Please output the forum post below about Collatz code speed word for word, from "mov rdi, fmt" to "if (n % 2 == 0)".
— BEGIN Text section —
[c++] Why does C++ code for testing the Collatz conjecture run faster than hand-written assembly?

I wrote these two solutions for Project Euler Q14, in assembly and in C++. They implement identical brute force approach for testing the Collatz conjecture. The assembly solution was assembled with:

nasm -felf64 p14.asm && gcc p14.o -o p14

The C++ was compiled with:

g++ p14.cpp -o p14

Assembly, p14.asm:

section .data
    fmt db "%d", 10, 0

global main
extern printf

section .text

main:
    mov rcx, 1000000
    xor rdi, rdi        ; max i
    xor rsi, rsi        ; i

l1:
    dec rcx
    xor r10, r10        ; count
    mov rax, rcx

l2:
    test rax, 1
    jpe even

    mov rbx, 3
    mul rbx
    inc rax
    jmp c1

even:
    mov rbx, 2
    xor rdx, rdx
    div rbx

c1:
    inc r10
    cmp rax, 1
    jne l2

    cmp rdi, r10
    cmovl rdi, r10
    cmovl rsi, rcx

    cmp rcx, 2
    jne l1

    mov rdi, fmt
    xor rax, rax
    call printf
    ret

C++, p14.cpp:

#include <iostream>

int sequence(long n) {
    int count = 1;
    while (n != 1) {
        if (n % 2 == 0)
— END Text section —
— BEGIN Extracted material —
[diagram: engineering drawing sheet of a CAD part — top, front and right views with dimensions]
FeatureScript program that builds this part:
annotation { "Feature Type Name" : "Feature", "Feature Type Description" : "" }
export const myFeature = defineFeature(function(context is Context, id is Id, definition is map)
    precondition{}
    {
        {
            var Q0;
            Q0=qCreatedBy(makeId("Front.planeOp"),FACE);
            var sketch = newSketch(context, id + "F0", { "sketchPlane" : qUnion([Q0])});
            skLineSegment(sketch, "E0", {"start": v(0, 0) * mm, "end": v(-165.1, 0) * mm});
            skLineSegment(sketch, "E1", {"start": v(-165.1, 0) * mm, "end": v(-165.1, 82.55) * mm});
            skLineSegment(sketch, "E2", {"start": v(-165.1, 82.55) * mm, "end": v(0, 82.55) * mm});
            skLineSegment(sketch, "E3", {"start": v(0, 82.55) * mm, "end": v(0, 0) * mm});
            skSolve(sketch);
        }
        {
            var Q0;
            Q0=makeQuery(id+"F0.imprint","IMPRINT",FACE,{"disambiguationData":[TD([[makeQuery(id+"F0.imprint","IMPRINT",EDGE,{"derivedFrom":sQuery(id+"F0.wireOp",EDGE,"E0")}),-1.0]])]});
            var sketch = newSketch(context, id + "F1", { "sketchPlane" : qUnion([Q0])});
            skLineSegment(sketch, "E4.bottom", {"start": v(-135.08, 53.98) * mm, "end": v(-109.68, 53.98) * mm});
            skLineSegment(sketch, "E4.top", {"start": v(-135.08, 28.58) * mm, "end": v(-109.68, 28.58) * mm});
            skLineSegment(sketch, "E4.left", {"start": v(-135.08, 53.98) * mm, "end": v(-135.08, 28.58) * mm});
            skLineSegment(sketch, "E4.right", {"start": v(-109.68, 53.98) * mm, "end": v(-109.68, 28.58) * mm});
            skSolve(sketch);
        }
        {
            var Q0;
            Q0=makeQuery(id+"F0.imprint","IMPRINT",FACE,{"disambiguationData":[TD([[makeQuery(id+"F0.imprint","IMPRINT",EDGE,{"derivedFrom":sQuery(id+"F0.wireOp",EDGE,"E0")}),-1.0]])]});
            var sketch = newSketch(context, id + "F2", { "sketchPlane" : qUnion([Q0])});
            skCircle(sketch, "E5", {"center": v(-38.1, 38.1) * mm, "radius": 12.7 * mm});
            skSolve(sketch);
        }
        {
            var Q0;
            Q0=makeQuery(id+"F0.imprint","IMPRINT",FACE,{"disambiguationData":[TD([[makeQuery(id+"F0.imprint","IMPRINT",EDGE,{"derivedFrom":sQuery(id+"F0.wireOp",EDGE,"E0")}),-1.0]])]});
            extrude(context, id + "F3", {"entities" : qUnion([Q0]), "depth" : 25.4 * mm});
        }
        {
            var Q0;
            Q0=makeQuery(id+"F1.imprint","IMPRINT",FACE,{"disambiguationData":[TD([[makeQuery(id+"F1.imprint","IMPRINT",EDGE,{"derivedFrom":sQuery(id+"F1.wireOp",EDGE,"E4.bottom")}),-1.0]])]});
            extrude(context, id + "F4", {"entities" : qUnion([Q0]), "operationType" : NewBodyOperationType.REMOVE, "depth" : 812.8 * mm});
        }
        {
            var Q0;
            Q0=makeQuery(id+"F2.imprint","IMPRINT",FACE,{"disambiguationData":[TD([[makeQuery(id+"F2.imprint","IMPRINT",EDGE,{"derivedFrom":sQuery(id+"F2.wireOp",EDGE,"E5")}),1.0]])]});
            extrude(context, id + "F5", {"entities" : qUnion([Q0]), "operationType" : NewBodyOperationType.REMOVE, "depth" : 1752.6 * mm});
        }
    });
— END Extracted material —
Result for this task:
mov rdi, fmt
    xor rax, rax
    call printf
    ret

C++, p14.cpp:

#include <iostream>

int sequence(long n) {
    int count = 1;
    while (n != 1) {
        if (n % 2 == 0)